## Exercise description
Transcribe the passage of the blog text below, starting at "The biggest transition" and ending at "happy you can.".

## Text segment
►

This brings me to the second reason for my spa visit: Pain Management! I couldnt appreciate how much pain I was in before and now that I am being managed heavily quality of life is better! I am on slow acting hydro morphone twice daily, ditto Gabapentin for spine related nerve pain, steroids four times daily to reduce inflammation in my spine and stimulate appetite and then some drugs to counter the side effects of those, plus fast acting 2 mg hydro morphine tabs for any break through pain that makes it through the safety net described above. Not chump drugs and we are way beyond codeine and ibuprofen country. It’s keeping me comfy though and pretty loopy too. I need to get weened of the steroids in the next few weeks if there is any possibility of any further chemo treatments and it’s just a matter of seeing what symptoms emerge as we fade out the ‘roids.

In the meantime, I’m going to rest at home and eat and try to fatten myself. Ice cream seems to be my food of choice these days and im embracing it. I have had an amazing level of love and care from family, friends, nurses, doctors, paramedics and everyone who has encountered me. Love is abundant in my little universe and that truly helps compensate for the failing structural integrity of my body.

How I Roll
Posted on May 5, 2012 by Meg

 

This post was started about 6 days ago when I returned from my stay at the hospital and was trying to adjust to being not only confined to a wheelchair but also having a broken (dominant) arm and operating through a drug regime that keeps me mostly pain free but doped like a psycho clown at a circus of the damned. Some rant has been removed because I need that energy for other stuff.

I should mention that I still have two legs! That said, the nerves that carry some of the instructions to my right one is being squished at my cancerous L4 (lower lumbar back) vertebrae and it means that instead of being standing legs they are now decorative legs. I can put weight on them 90% of the time in order to transfer from bed to chair to to toilet to car etc, where it is a pull weight up on left arm, pivot, sit down type business. Sometimes though, I pull my body up and the whole thing Spontaneously twists to the right, ankle to shoulder counting outing the floor. Most folk would then just get up. And that’s what I think too but then the legs just don’t. This exact fall has happened twice at home now and it’s all an exercise is high school physics and at least two people to get me up.

My family and I have spent the last few days figuring out what help I need now and what we can do to our house to make it more user friendly for me. Initially this means moving furniture so I can get through halls, taking cupboard knobs off to get us an extra 1/2″ clearance from bathroom door to toilet and generally trying to teach the cats that they should move for me. I am getting around mostly by nudging along on my tip toes and pulling sweet 360′s all in one direction until I get stuck on a rug, doorway, floor feature or similar then my team swoops into the rescue. When Im not in the chair, my brother, sister and beloved are in it constantly. maybe its the novelty but it means that they are all expert chair drivers when they take me out.

The biggest transition with the legs is independence. I need assistance for even the most basic stuff. Wake up in the am to pee? Need help into the chair, maneuvered into our skinny 70′s biff then transferred to loo then back. My brain hasn’t caught up. I wake up ready to roar out of bed every morning and quite quick remember that is just not on.

Progress is being made, life goes on. Walking upright with a stable spine was bar-none my favorite thing that enabled every other thing that I also liked to do. I am finding new activities, embracing help and I of course just signed up for Netflix. Take a walk to the can by yourself today friends and be happy you can.

◄

## Supplied information
►

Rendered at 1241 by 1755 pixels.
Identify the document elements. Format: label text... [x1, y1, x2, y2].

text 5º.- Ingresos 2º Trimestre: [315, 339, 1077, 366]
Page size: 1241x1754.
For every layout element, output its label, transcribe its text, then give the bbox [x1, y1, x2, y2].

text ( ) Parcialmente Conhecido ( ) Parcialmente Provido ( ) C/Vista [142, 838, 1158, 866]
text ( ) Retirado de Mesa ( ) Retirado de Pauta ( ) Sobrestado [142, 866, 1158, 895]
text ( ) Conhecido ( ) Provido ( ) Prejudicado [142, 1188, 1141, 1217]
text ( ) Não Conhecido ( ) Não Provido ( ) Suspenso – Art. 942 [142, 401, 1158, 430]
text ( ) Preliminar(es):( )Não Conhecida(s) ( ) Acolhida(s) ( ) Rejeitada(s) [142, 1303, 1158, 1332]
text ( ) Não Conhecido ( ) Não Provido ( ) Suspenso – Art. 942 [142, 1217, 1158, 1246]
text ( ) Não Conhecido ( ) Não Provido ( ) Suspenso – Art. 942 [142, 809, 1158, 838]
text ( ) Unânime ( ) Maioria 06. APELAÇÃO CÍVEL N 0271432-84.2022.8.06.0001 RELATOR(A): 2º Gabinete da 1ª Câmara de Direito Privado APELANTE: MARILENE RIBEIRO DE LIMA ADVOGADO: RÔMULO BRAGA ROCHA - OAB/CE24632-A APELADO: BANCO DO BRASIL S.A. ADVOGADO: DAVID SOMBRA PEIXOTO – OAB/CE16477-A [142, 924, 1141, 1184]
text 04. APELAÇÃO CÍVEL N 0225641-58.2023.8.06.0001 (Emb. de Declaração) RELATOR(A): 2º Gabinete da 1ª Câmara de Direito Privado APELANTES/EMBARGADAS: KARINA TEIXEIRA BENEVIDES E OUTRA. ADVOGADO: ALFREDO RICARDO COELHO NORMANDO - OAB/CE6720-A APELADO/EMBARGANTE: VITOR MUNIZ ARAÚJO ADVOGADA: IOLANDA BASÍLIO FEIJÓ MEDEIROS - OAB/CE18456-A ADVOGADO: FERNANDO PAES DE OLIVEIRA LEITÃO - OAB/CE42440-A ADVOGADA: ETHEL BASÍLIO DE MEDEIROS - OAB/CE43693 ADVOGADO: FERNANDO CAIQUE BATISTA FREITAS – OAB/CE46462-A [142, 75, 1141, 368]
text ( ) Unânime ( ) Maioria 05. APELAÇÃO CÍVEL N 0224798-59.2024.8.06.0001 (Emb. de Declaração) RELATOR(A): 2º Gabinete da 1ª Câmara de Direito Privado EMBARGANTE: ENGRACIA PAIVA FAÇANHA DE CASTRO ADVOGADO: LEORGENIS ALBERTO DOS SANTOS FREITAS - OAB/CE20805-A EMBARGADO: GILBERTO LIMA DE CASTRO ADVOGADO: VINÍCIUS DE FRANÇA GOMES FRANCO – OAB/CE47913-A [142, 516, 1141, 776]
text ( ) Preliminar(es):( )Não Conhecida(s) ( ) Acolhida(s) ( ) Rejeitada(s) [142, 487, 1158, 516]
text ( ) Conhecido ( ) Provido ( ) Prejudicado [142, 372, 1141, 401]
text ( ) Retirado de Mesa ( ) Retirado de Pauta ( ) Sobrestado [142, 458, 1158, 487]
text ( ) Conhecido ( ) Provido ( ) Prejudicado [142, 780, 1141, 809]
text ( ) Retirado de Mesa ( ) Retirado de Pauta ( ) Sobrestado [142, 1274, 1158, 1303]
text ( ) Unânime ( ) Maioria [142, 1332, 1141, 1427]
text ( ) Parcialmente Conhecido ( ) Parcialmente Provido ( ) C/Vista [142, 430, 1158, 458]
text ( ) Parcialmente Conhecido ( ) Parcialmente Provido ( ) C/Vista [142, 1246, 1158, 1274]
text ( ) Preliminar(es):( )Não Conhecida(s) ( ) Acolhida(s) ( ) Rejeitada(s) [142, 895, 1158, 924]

◄

## Written response
The biggest transition with the legs is independence. I need assistance for even the most basic stuff. Wake up in the am to pee? Need help into the chair, maneuvered into our skinny 70′s biff then transferred to loo then back. My brain hasn’t caught up. I wake up ready to roar out of bed every morning and quite quick remember that is just not on.

Progress is being made, life goes on. Walking upright with a stable spine was bar-none my favorite thing that enabled every other thing that I also liked to do. I am finding new activities, embracing help and I of course just signed up for Netflix. Take a walk to the can by yourself today friends and be happy you can.